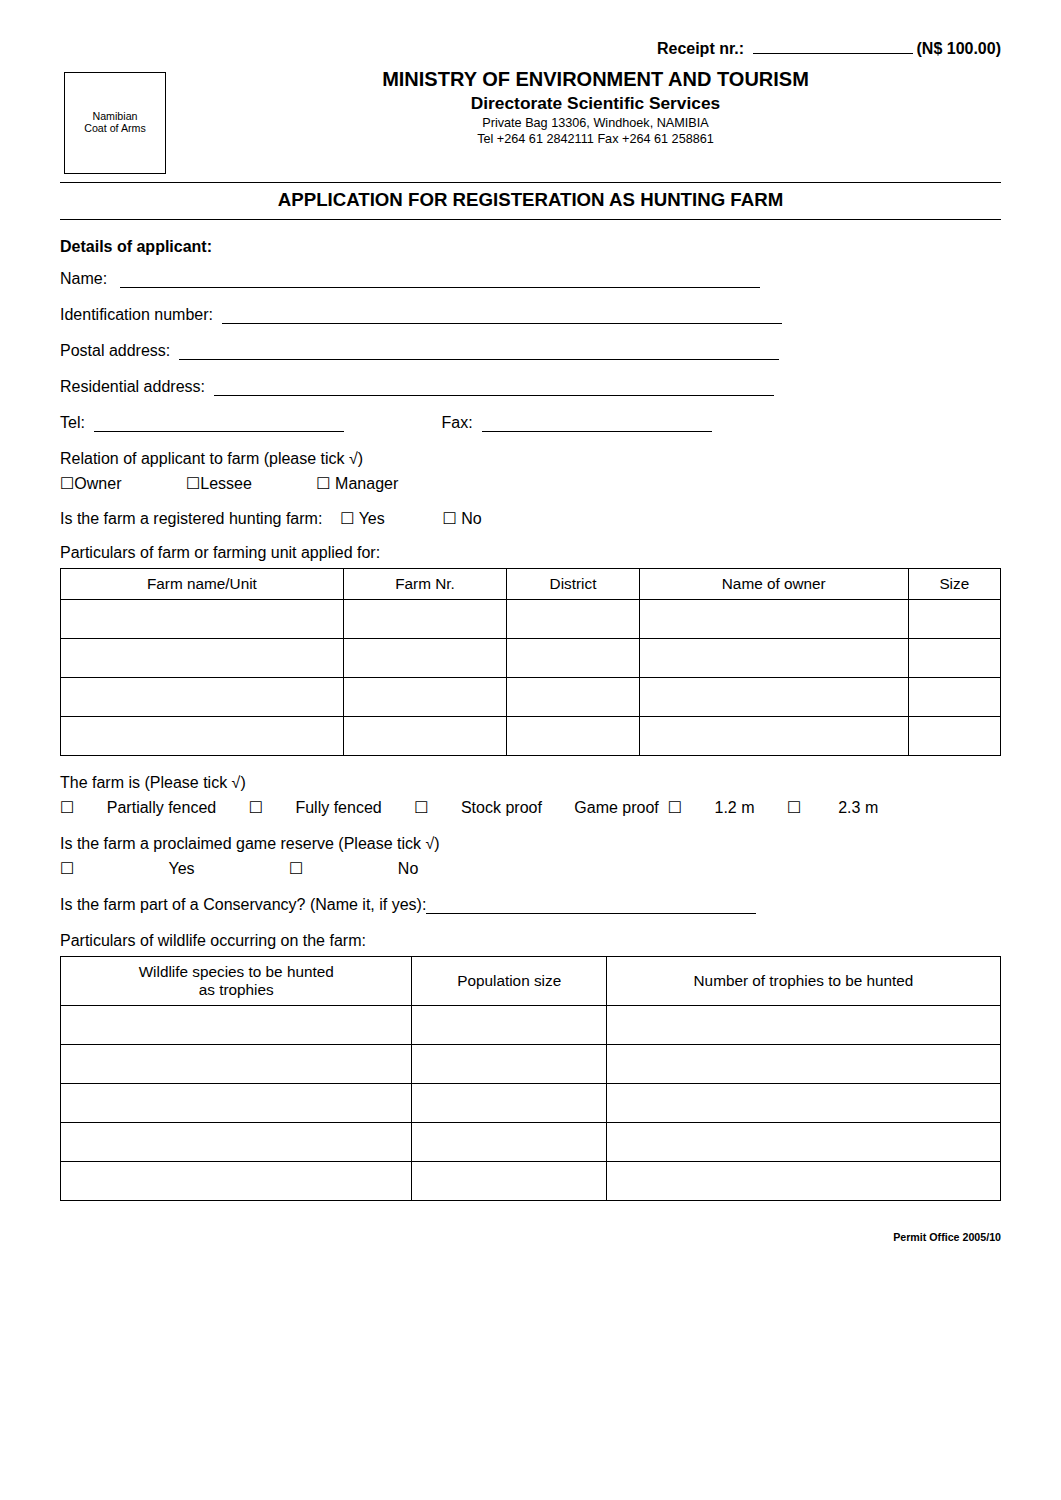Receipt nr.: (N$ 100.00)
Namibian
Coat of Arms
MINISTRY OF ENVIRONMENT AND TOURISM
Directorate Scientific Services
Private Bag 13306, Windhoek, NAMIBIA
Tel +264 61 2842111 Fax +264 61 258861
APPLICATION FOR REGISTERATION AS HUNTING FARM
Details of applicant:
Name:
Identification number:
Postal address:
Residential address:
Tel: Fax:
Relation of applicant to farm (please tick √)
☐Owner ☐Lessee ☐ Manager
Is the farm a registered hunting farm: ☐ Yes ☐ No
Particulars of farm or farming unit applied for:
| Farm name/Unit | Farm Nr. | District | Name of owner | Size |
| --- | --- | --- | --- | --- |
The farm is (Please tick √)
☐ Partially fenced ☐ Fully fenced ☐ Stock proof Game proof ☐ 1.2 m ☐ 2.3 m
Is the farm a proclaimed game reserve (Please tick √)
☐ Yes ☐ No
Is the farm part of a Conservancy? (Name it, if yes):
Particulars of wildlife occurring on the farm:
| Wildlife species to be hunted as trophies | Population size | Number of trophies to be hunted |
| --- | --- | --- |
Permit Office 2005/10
● ● ●
§ Activity
Search the data for "address". Copy every matching line.

§ Solved exercise
Postal address:
Residential address:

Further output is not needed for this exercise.